→ PROBLEM TO SOLVE
Search the listing below for the string "Pingstkyrkan" and show each line that contains it.
* * * * *
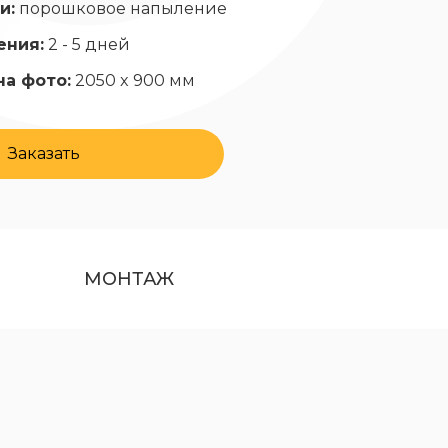
и:
порошковое напыление
ения:
2 - 5 дней
на фото:
2050 x 900 мм
Заказать
МОНТАЖ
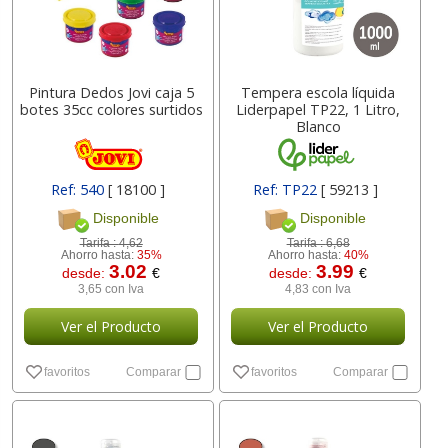
Pintura Dedos Jovi caja 5
Tempera escola líquida
botes 35cc colores surtidos
Liderpapel TP22, 1 Litro,
Blanco
Ref: 540
[ 18100 ]
Ref: TP22
[ 59213 ]
Disponible
Disponible
Tarifa :
4,62
Tarifa :
6,68
Ahorro hasta:
35%
Ahorro hasta:
40%
3.02
3.99
desde:
€
desde:
€
3,65 con Iva
4,83 con Iva
Ver el Producto
Ver el Producto
favoritos
Comparar
favoritos
Comparar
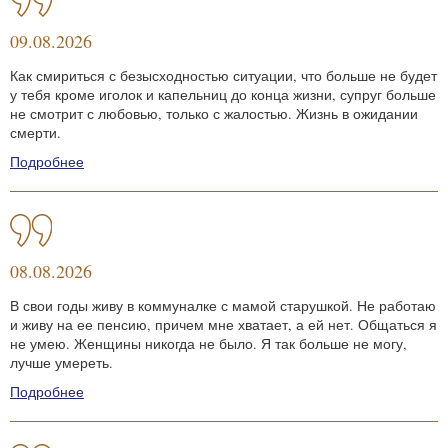
09.08.2026
Как смириться с безысходностью ситуации, что больше не будет
у тебя кроме иголок и капельниц до конца жизни, супруг больше
не смотрит с любовью, только с жалостью. Жизнь в ожидании
смерти.
Подробнее
08.08.2026
В свои годы живу в коммуналке с мамой старушкой. Не работаю
и живу на ее пенсию, причем мне хватает, а ей нет. Общаться я
не умею. Женщины никогда не было. Я так больше не могу,
лучше умереть.
Подробнее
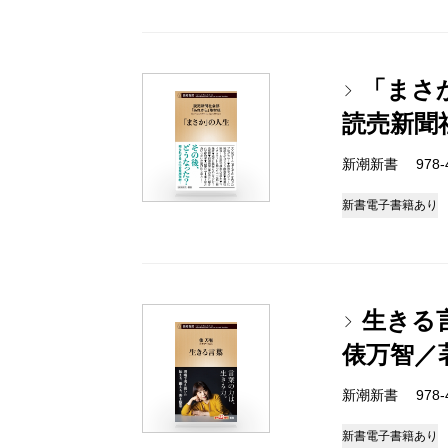
「まさ
読売新聞
新潮新書 978-4-
新書
電子書籍あり
生きる
俵万智／
新潮新書 978-4-
新書
電子書籍あり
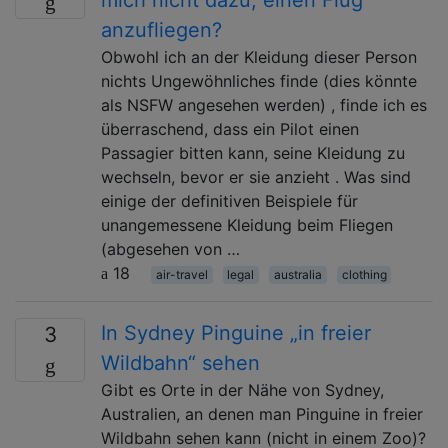
anzufliegen?
Obwohl ich an der Kleidung dieser Person
nichts Ungewöhnliches finde (dies könnte
als NSFW angesehen werden) , finde ich es
überraschend, dass ein Pilot einen
Passagier bitten kann, seine Kleidung zu
wechseln, bevor er sie anzieht . Was sind
einige der definitiven Beispiele für
unangemessene Kleidung beim Fliegen
(abgesehen von …
18
air-travel
legal
australia
clothing
In Sydney Pinguine „in freier
3
Wildbahn“ sehen
Gibt es Orte in der Nähe von Sydney,
Australien, an denen man Pinguine in freier
Wildbahn sehen kann (nicht in einem Zoo)?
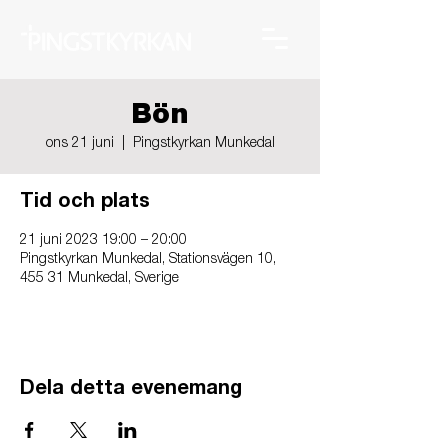
Bön
ons 21 juni
  |  
Pingstkyrkan Munkedal
Tid och plats
21 juni 2023 19:00 – 20:00
Pingstkyrkan Munkedal, Stationsvägen 10,
455 31 Munkedal, Sverige
Dela detta evenemang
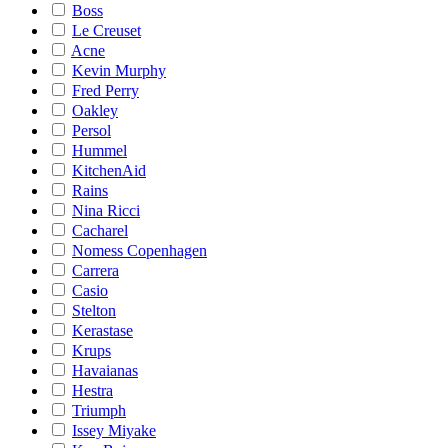
Boss
Le Creuset
Acne
Kevin Murphy
Fred Perry
Oakley
Persol
Hummel
KitchenAid
Rains
Nina Ricci
Cacharel
Nomess Copenhagen
Carrera
Casio
Stelton
Kerastase
Krups
Havaianas
Hestra
Triumph
Issey Miyake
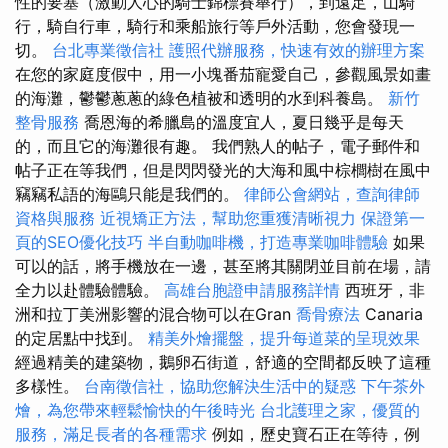
性的要塞（激動人心的騎士錦標賽舉行），到遠足，山騎
行，騎自行車，騎行和乘船旅行等戶外活動，您會發現一
切。
台北專業徵信社
護照代辦服務，快速有效的辦理方案
在您的家庭度假中，用一小塊番茄寵愛自己，參觀風景如畫
的海灘，鬱鬱蔥蔥的綠色植被和透明的水到科養島。
新竹
整骨服務
喬恩海的希臘島的溫度宜人，夏日幾乎是每天
的，而且它的海灘很有趣。 我們熟人的帖子，電子郵件和
帖子正在等我們，但是閃閃發光的大海和風中棕櫚樹在風中
竊竊私語的海鷗只能是我們的。
律師公會網站，查詢律師
資格與服務
近視矯正方法，幫助您重獲清晰視力
保證第一
頁的SEO優化技巧
半自動咖啡機，打造專業咖啡體驗
如果
可以的話，將手機放在一邊，甚至將其關閉並目前在場，請
全力以赴體驗體驗。
高雄台胞證申請服務詳情
西班牙，非
洲和拉丁美洲影響的混合物可以在Gran
喬骨療法
Canaria
的定居點中找到。
精美外燴擺盤，提升每道菜的呈現效果
經過精美的建築物，鵝卵石街道，舒適的空間都反映了這種
多樣性。
台南徵信社，協助您解決生活中的疑惑
下午茶外
燴，為您帶來輕鬆愉快的午後時光
台北護理之家，優質的
服務，滿足長者的各種需求
例如，歷史寶石正在等待，例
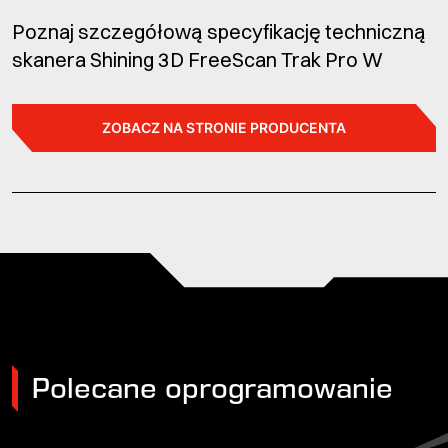
Poznaj szczegółową specyfikację techniczną
skanera Shining 3D FreeScan Trak Pro W
ZOBACZ NA STRONIE PRODUCENTA
Polecane oprogramowanie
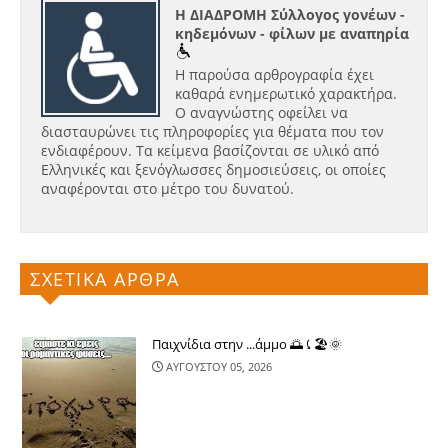
Η ΔΙΑΔΡΟΜΗ Σύλλογος γονέων -
κηδεμόνων - φίλων με αναπηρία
Η παρούσα αρθρογραφία έχει
καθαρά ενημερωτικό χαρακτήρα.
Ο αναγνώστης οφείλει να
διασταυρώνει τις πληροφορίες για θέματα που τον
ενδιαφέρουν. Τα κείμενα βασίζονται σε υλικό από
Ελληνικές και ξενόγλωσσες δημοσιεύσεις, οι οποίες
αναφέρονται στο μέτρο του δυνατού.
ΣΧΕΤΙΚΑ ΑΡΘΡΑ
Παιχνίδια στην ...άμμο 🌅⤹🏖🌞
ΑΥΓΟΥΣΤΟΥ 05, 2026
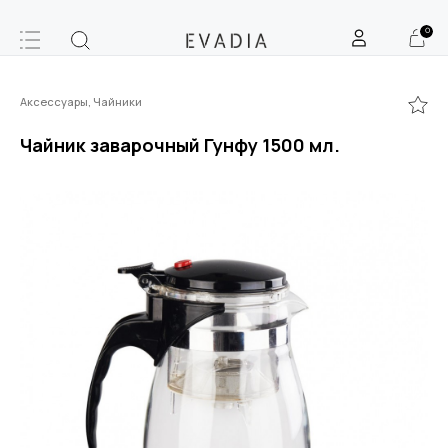
0
Аксессуары, Чайники
Чайник заварочный Гунфу 1500 мл.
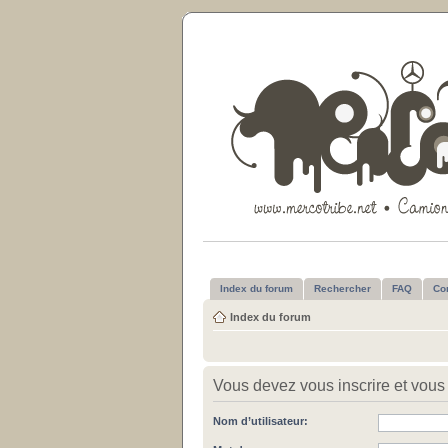
Index du forum
Rechercher
FAQ
Co
Index du forum
Vous devez vous inscrire et vous 
Nom d’utilisateur:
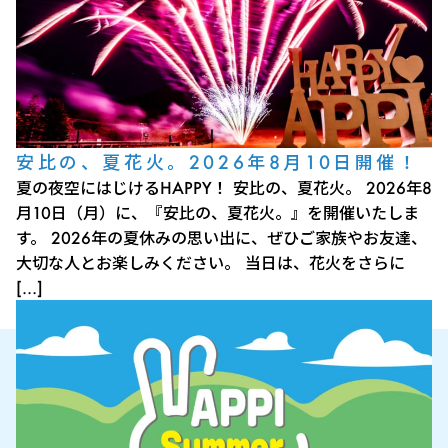
安比の、夏花火。2026年8月10日開催！
夏の夜空にはじけるHAPPY！ 安比の、夏花火。 2026年8
月10日（月）に、『安比の、夏花火。』を開催いたしま
す。 2026年の夏休みの思い出に、ぜひご家族やお友達、
大切な人とお楽しみください。 当日は、花火をさらに
[…]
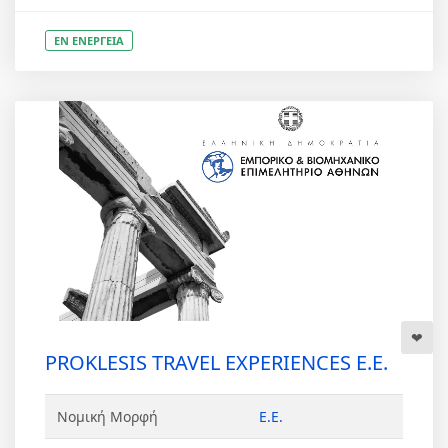
ΕΝ ΕΝΕΡΓΕΙΑ
PROKLESIS TRAVEL EXPERIENCES Ε.Ε.
Νομική Μορφή
Ε.Ε.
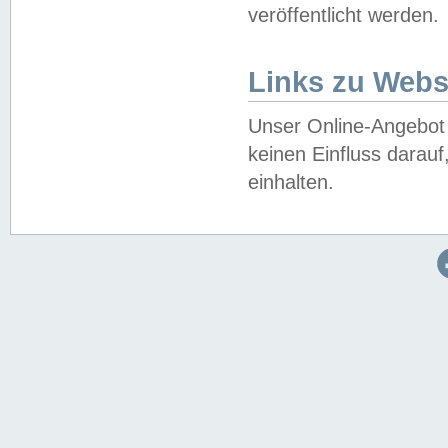
veröffentlicht werden.
Links zu Webs
Unser Online-Angebot 
keinen Einfluss darau
einhalten.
* * * * *
→ RESULT BELOW
Pingstkyrkan Munkedal
Pingstkyrkan Munkedal, Stationsvägen 10,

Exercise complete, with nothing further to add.